TEXT FOR ANALYSIS =>
Filling other people's limits first, with "birds I shot", then filling my own limit last doesn't sound like ethical behavior to me. Bands and collars have nothing to do with anything. And nobody is being cute. If we truly don't know who actually killed the bird, then we just don't know, and nothing will change that.


----------



## TSS Caddis (Mar 15, 2002)

Tavor said:


> "I voluntarily give "claimer's" birds I shot. Right up to their limit. Bands, collars, and all. Then I tell them to put their gun away."
> 
> Filling other people's limits first, with "birds I shot", then filling my own limit last doesn't sound like ethical behavior to me. Bands and collars have nothing to do with anything. And nobody is being cute. If we truly don't know who actually killed the bird, then we just don't know, and nothing will change that.


Im assuming you don't duck hunt much since your not comprehending what he said. I'll try to make it more clear. When he thinks he shot a bird and someone else in his party thinks they shot the same bird, he lets the other person claiming the bird have it. Someone legally has to claim the bird for their daily limit, you can make that determination in a number of ways, he's just voluntarily giving up his claim to the bird. Perfectly ethical.


----------



## Far Beyond Driven (Jan 23, 2006)

I will unload if we're down to one goose. However, if we're down to one duck and it hits the water head up, we're all spraying until it rolls over.

Guy who knocks it down gets it but every body better be swatting until it's 60 out.


----------



## Gamekeeper (Oct 9, 2015)

It shouldn't come as any surprise that there are waterfowler's that follow the laws.
Lots of broke working guys walking around the courthouse. That shouldn't be news either.

It's easier to read a little pamphlet than to buy an attorney a bigger boat.
Hopefully for most, it's one and done. People make mistakes.

There's no shame in only taking birds on the left or right. Or only drakes, or running backup. Or not emptying your gun at every bird. Or casing it when you've shot enough, are shooting poorly, or you just want to work the dog. Double shot birds have to count against someone's strap.
It used to be seen as graciousness to not argue with a hunting partner over who shot what. God forbid.

If preliminary reports are true, it looks like we can say good bye to the early teal season for indiscriminant shooting. The data collected doesn't seem very encouraging. I'm sure someone has an explanation for that as well.


----------



## craigrh13 (Oct 24, 2011)

A lot of times that is how it goes too. Sure everyone had to claim a possession on a bird but if one were to get technical ( which I don't, but just to prove a point) it's still knowingly shooting more than your own personal limit. It really doesn't matter though. A bird shot is a bird shot. We did this in Arkansas. Everyone kept their own birds with them around a tree on A separate lanyard. The obvious birds you shot went with you. When a big Fock came in and lots of birds were dead they were divided up. They were informed to do it this way by Arkansas game and fish.


----------



## Tavor (Sep 10, 2011)

TSS Caddis said:


> Im assuming you don't duck hunt much since your not comprehending what he said. I'll try to make it more clear. When he thinks he shot a bird and someone else in his party thinks they shot the same bird, he lets the other person claiming the bird have it. Someone legally has to claim the bird for their daily limit, you can make that determination in a number of ways, he's just voluntarily giving up his claim to the bird. Perfectly ethical.

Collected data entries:
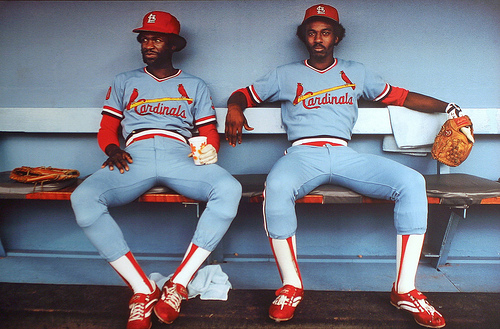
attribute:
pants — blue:
[54, 137, 242, 278]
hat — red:
[298, 4, 343, 31]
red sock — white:
[390, 226, 428, 296]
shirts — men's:
[93, 57, 408, 144]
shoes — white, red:
[121, 277, 158, 327]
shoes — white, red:
[151, 273, 191, 321]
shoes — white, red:
[266, 280, 308, 321]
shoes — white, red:
[385, 279, 446, 327]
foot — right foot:
[247, 262, 322, 327]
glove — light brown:
[432, 91, 487, 190]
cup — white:
[183, 131, 216, 165]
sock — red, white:
[106, 247, 159, 297]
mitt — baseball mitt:
[429, 112, 479, 168]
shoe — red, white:
[152, 278, 185, 327]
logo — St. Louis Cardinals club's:
[285, 66, 365, 133]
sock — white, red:
[177, 241, 207, 291]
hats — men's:
[130, 2, 342, 37]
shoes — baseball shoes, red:
[119, 282, 195, 327]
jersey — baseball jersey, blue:
[233, 54, 407, 153]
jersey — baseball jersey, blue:
[88, 64, 232, 154]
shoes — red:
[121, 281, 450, 325]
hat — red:
[302, 4, 340, 26]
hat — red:
[131, 10, 179, 35]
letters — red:
[290, 81, 368, 111]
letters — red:
[124, 94, 196, 124]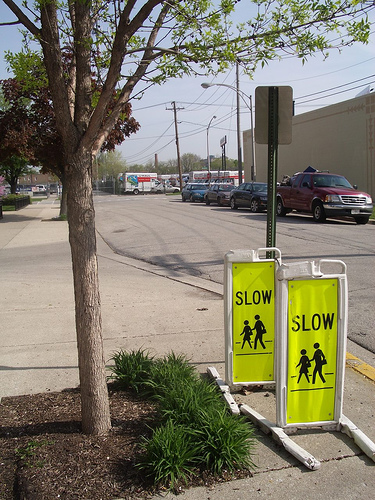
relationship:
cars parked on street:
[273, 169, 373, 225] [92, 192, 369, 259]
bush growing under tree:
[159, 383, 232, 421] [2, 0, 231, 443]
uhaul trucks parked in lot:
[109, 160, 247, 199] [93, 162, 248, 196]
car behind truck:
[228, 177, 270, 211] [276, 167, 370, 223]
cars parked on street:
[273, 169, 373, 225] [92, 191, 372, 357]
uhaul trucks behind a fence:
[109, 160, 247, 199] [94, 173, 186, 198]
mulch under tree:
[1, 374, 207, 498] [0, 0, 163, 439]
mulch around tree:
[1, 374, 207, 498] [0, 0, 373, 435]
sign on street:
[223, 244, 284, 391] [82, 184, 374, 367]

WORK INSTRUCTIONS => Write out the part of the duck hunting thread that begins at the words "## Gamekeeper (Oct" and stops after the words "a bigger boat.", copying it word for word. None of the rows matter here.

WRITTEN SOLUTION =>
## Gamekeeper (Oct 9, 2015)

It shouldn't come as any surprise that there are waterfowler's that follow the laws.
Lots of broke working guys walking around the courthouse. That shouldn't be news either.

It's easier to read a little pamphlet than to buy an attorney a bigger boat.